There's a good deal of schadenfreude in the news that Iris Robinson, the "fire and brimstone" Loyalist politician, has become embroiled in a sex and money scandal.

Part Presbyterian zealot, part Evita, erstwhile Democratic Unionist Party MP and Northern Ireland's flamboyant First Lady, Iris Robinson, has long campaigned against sin while modelling herself on Scarlett O'Hara. Her eventual downfall following revelations of "cougar" sex with a grief-stricken teenager was so colourful that "tabloid editors on hallucinogens could hardly make it up", says the Irish Times. Even her name was a gift. Coocoocachoo Mrs Robinson.

Any sympathy for Robinson, a mother of three and grandmother who is now undergoing "acute psychiatric treatment", is pretty muted, says The Times. Along with the anger over the damage done to Northern Ireland's fragile power-sharing political structure (see below), there's a good deal of schadenfreude.

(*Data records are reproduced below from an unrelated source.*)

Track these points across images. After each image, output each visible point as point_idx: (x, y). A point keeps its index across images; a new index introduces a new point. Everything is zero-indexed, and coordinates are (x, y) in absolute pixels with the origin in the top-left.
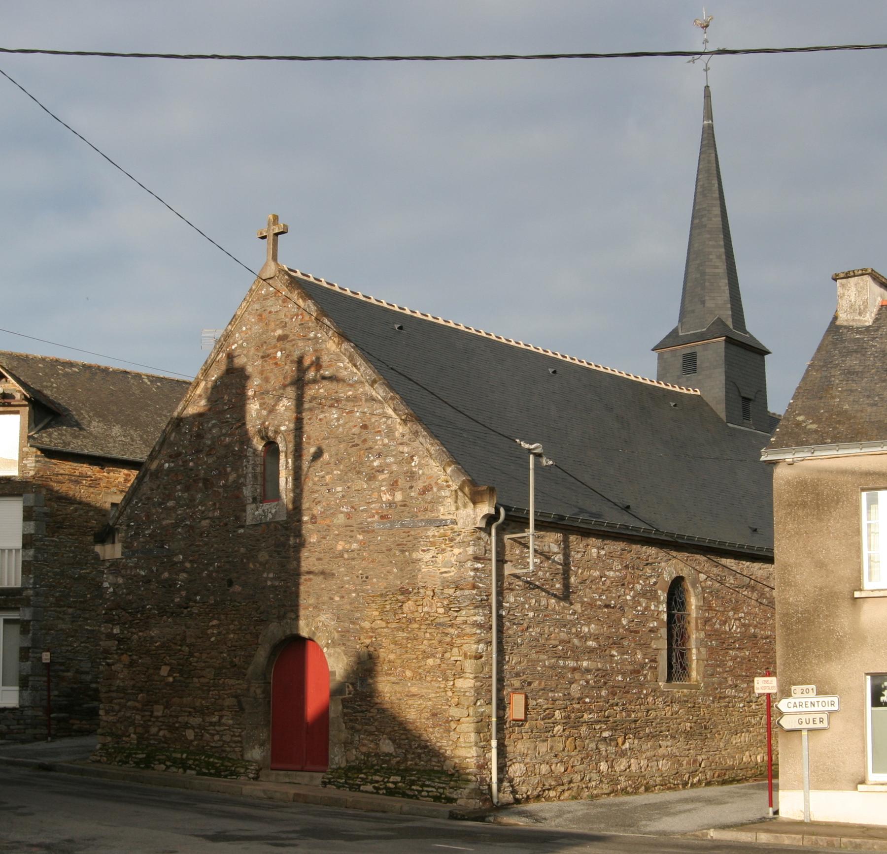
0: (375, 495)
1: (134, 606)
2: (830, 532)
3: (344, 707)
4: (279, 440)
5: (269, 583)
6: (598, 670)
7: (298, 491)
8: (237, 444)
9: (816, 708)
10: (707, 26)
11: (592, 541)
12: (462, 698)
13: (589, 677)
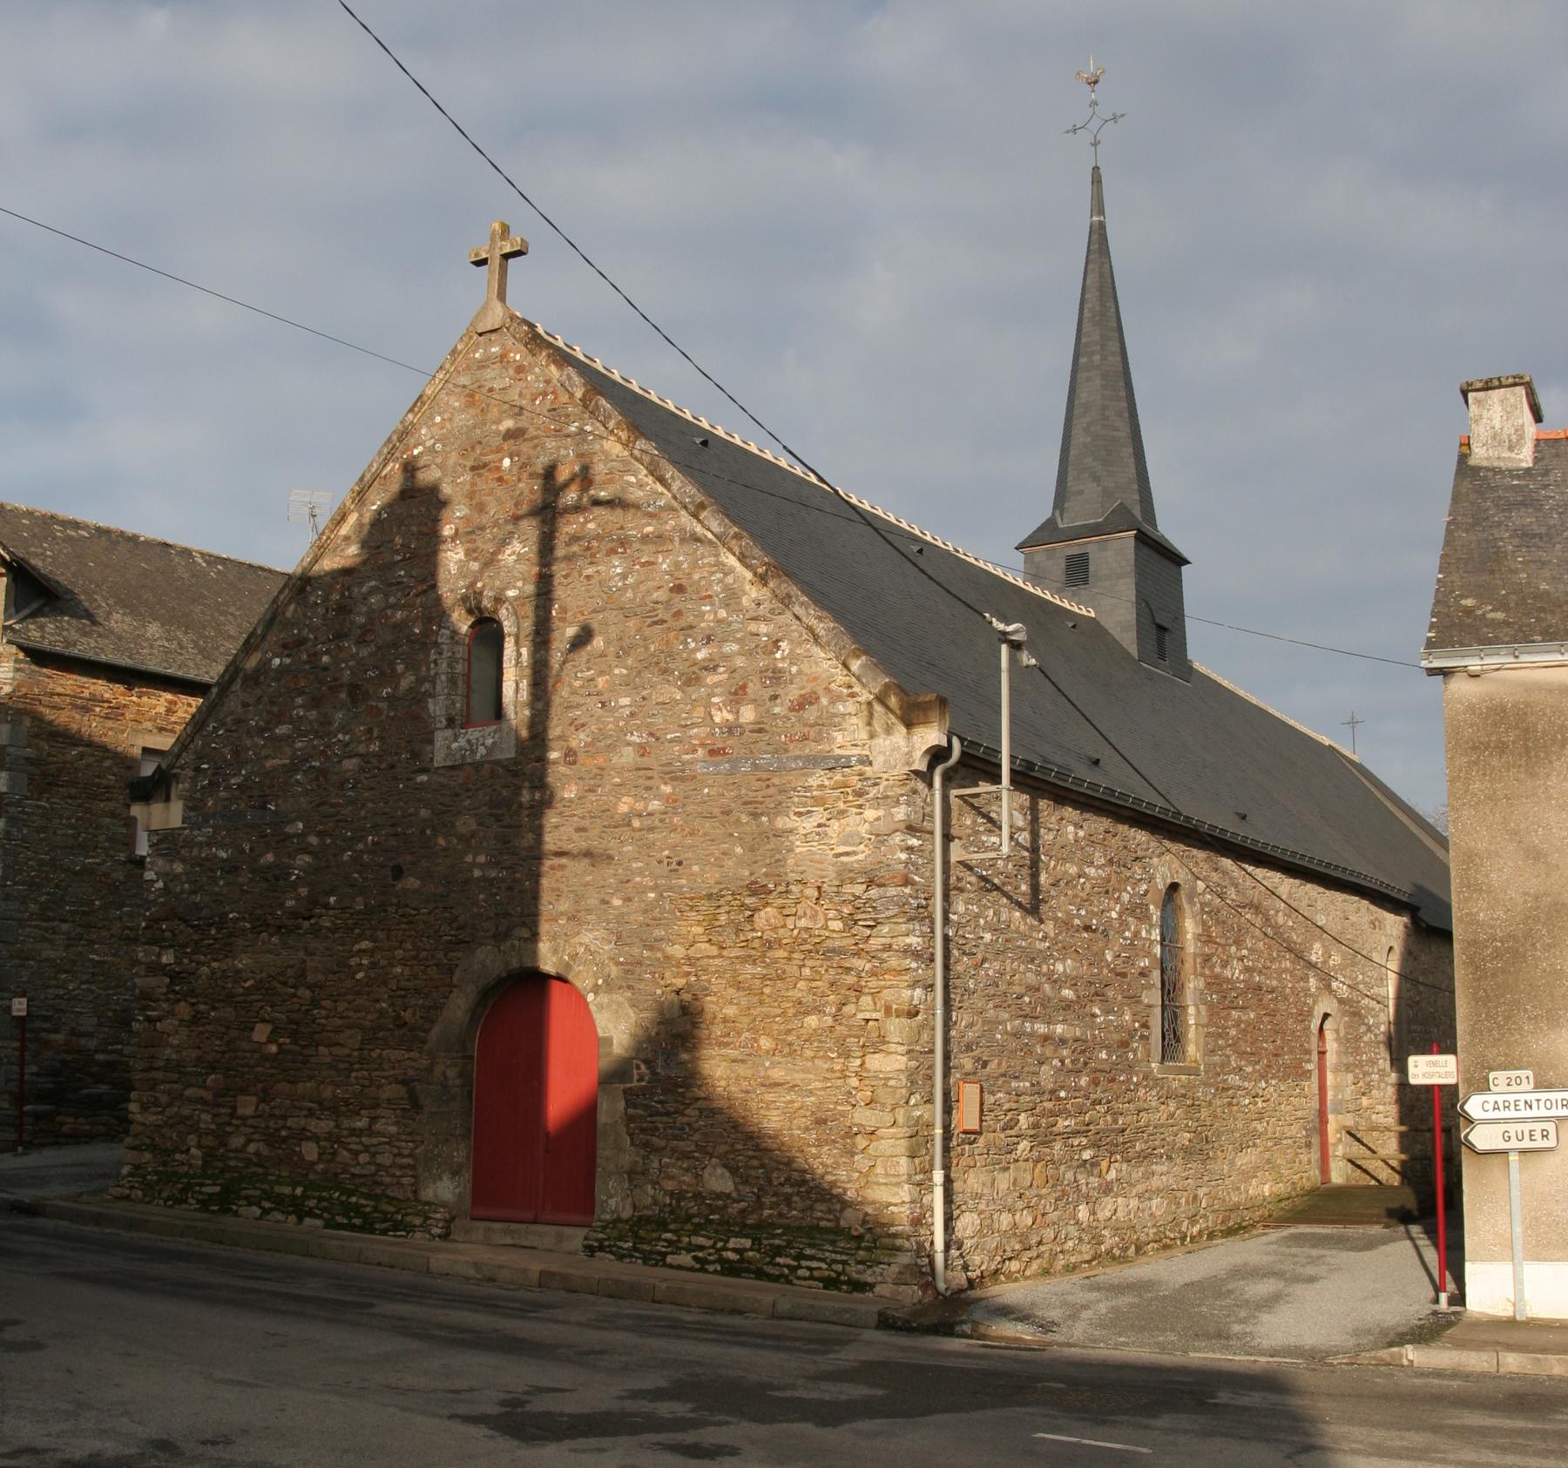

Dual roles at Westminster and Stormont allowed the Robinsons to rake in £500,000 annually, so the "Swish Family Robinson" enjoyed a lavish lifestyle. "I think I was born in another era," declared Iris as she showed a journalist from the Sunday Herald around her chandeliered, silk-swagged house in East Belfast. Carefully displayed on the Gothic four-poster (with heart-shaped cushions) was some black lacy underwear. Hardly typical of "a God-fearing Ulster wife".